Change every "Transcribe" in the rows below to "Copy out" and reproduce the rows with nothing else altered.

Stored records
>>>

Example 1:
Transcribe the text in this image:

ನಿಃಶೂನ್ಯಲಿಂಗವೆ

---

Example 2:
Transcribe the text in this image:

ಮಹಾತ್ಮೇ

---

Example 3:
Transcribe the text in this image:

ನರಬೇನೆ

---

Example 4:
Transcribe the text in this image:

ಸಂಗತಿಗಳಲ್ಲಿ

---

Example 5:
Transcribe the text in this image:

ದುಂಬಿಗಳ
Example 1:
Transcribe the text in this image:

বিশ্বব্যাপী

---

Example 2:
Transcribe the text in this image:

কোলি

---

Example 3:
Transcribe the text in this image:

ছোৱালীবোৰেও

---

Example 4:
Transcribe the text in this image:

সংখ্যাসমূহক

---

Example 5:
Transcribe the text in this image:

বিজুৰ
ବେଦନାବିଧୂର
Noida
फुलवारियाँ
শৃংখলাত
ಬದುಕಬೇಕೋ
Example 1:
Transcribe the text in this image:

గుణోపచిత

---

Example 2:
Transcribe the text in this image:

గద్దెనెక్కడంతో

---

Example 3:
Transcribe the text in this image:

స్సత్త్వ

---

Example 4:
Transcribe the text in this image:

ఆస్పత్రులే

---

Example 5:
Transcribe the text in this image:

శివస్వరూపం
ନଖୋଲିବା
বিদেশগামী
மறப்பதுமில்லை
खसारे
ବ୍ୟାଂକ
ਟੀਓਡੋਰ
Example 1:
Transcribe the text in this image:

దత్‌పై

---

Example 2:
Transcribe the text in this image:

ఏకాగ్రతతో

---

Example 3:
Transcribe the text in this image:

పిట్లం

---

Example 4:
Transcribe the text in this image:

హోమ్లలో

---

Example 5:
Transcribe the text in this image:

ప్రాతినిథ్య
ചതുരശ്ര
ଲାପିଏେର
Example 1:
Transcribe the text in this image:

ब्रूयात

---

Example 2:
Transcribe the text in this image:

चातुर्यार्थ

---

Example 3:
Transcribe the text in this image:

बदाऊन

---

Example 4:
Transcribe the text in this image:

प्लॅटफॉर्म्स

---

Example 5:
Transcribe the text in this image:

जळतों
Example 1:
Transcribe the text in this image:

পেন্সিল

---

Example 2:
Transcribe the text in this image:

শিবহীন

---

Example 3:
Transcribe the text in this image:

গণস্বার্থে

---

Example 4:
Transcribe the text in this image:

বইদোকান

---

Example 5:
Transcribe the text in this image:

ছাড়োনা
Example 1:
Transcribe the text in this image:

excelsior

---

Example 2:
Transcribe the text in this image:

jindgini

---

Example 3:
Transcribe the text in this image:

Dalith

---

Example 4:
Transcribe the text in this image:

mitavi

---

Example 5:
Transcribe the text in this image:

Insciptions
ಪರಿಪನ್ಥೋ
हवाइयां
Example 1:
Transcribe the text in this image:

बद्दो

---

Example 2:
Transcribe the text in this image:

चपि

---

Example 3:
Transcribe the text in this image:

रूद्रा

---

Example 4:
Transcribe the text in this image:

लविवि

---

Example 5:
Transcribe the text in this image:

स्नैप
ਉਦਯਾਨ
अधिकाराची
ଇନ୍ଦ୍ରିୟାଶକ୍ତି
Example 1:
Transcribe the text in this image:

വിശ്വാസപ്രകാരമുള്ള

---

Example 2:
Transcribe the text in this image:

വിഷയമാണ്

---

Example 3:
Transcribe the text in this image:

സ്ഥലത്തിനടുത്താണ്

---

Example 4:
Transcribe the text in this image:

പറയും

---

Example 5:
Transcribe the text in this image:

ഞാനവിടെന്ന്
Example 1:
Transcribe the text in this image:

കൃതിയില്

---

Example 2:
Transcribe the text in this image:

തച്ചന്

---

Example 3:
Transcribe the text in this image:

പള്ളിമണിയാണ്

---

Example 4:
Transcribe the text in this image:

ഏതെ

<<<

** THE OUTPUT **
Example 1:
Copy out the text in this image:

ನಿಃಶೂನ್ಯಲಿಂಗವೆ

---

Example 2:
Copy out the text in this image:

ಮಹಾತ್ಮೇ

---

Example 3:
Copy out the text in this image:

ನರಬೇನೆ

---

Example 4:
Copy out the text in this image:

ಸಂಗತಿಗಳಲ್ಲಿ

---

Example 5:
Copy out the text in this image:

ದುಂಬಿಗಳ
Example 1:
Copy out the text in this image:

বিশ্বব্যাপী

---

Example 2:
Copy out the text in this image:

কোলি

---

Example 3:
Copy out the text in this image:

ছোৱালীবোৰেও

---

Example 4:
Copy out the text in this image:

সংখ্যাসমূহক

---

Example 5:
Copy out the text in this image:

বিজুৰ
ବେଦନାବିଧୂର
Noida
फुलवारियाँ
শৃংখলাত
ಬದುಕಬೇಕೋ
Example 1:
Copy out the text in this image:

గుణోపచిత

---

Example 2:
Copy out the text in this image:

గద్దెనెక్కడంతో

---

Example 3:
Copy out the text in this image:

స్సత్త్వ

---

Example 4:
Copy out the text in this image:

ఆస్పత్రులే

---

Example 5:
Copy out the text in this image:

శివస్వరూపం
ନଖୋଲିବା
বিদেশগামী
மறப்பதுமில்லை
खसारे
ବ୍ୟାଂକ
ਟੀਓਡੋਰ
Example 1:
Copy out the text in this image:

దత్‌పై

---

Example 2:
Copy out the text in this image:

ఏకాగ్రతతో

---

Example 3:
Copy out the text in this image:

పిట్లం

---

Example 4:
Copy out the text in this image:

హోమ్లలో

---

Example 5:
Copy out the text in this image:

ప్రాతినిథ్య
ചതുരശ്ര
ଲାପିଏେର
Example 1:
Copy out the text in this image:

ब्रूयात

---

Example 2:
Copy out the text in this image:

चातुर्यार्थ

---

Example 3:
Copy out the text in this image:

बदाऊन

---

Example 4:
Copy out the text in this image:

प्लॅटफॉर्म्स

---

Example 5:
Copy out the text in this image:

जळतों
Example 1:
Copy out the text in this image:

পেন্সিল

---

Example 2:
Copy out the text in this image:

শিবহীন

---

Example 3:
Copy out the text in this image:

গণস্বার্থে

---

Example 4:
Copy out the text in this image:

বইদোকান

---

Example 5:
Copy out the text in this image:

ছাড়োনা
Example 1:
Copy out the text in this image:

excelsior

---

Example 2:
Copy out the text in this image:

jindgini

---

Example 3:
Copy out the text in this image:

Dalith

---

Example 4:
Copy out the text in this image:

mitavi

---

Example 5:
Copy out the text in this image:

Insciptions
ಪರಿಪನ್ಥೋ
हवाइयां
Example 1:
Copy out the text in this image:

बद्दो

---

Example 2:
Copy out the text in this image:

चपि

---

Example 3:
Copy out the text in this image:

रूद्रा

---

Example 4:
Copy out the text in this image:

लविवि

---

Example 5:
Copy out the text in this image:

स्नैप
ਉਦਯਾਨ
अधिकाराची
ଇନ୍ଦ୍ରିୟାଶକ୍ତି
Example 1:
Copy out the text in this image:

വിശ്വാസപ്രകാരമുള്ള

---

Example 2:
Copy out the text in this image:

വിഷയമാണ്

---

Example 3:
Copy out the text in this image:

സ്ഥലത്തിനടുത്താണ്

---

Example 4:
Copy out the text in this image:

പറയും

---

Example 5:
Copy out the text in this image:

ഞാനവിടെന്ന്
Example 1:
Copy out the text in this image:

കൃതിയില്

---

Example 2:
Copy out the text in this image:

തച്ചന്

---

Example 3:
Copy out the text in this image:

പള്ളിമണിയാണ്

---

Example 4:
Copy out the text in this image:

ഏതെ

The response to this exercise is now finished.